- _EXTRACTED RECORDS_:
━━━

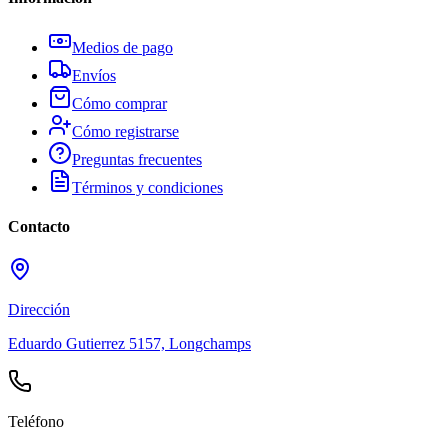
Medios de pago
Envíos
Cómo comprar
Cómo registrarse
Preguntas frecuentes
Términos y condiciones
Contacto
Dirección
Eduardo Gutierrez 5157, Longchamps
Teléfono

━━━

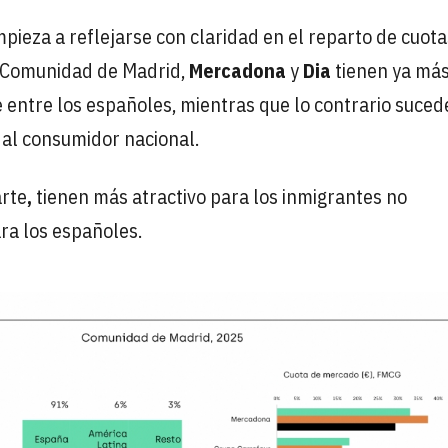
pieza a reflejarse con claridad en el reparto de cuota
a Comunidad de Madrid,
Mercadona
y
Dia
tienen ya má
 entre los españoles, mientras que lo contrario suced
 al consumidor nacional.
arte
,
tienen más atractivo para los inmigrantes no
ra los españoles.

━━━

Can you turn the lines above, from the one containing "pieza a reflejarse" through the one containing "ra los españoles.", into a numbered list with the blank lines left out?

- _OUTPUT FOR THIS TASK_:
1. pieza a reflejarse con claridad en el reparto de cuota
2. a Comunidad de Madrid,
3. Mercadona
4. y
5. Dia
6. tienen ya má
7.  entre los españoles, mientras que lo contrario suced
8.  al consumidor nacional.
9. arte
10. ,
11. tienen más atractivo para los inmigrantes no
12. ra los españoles.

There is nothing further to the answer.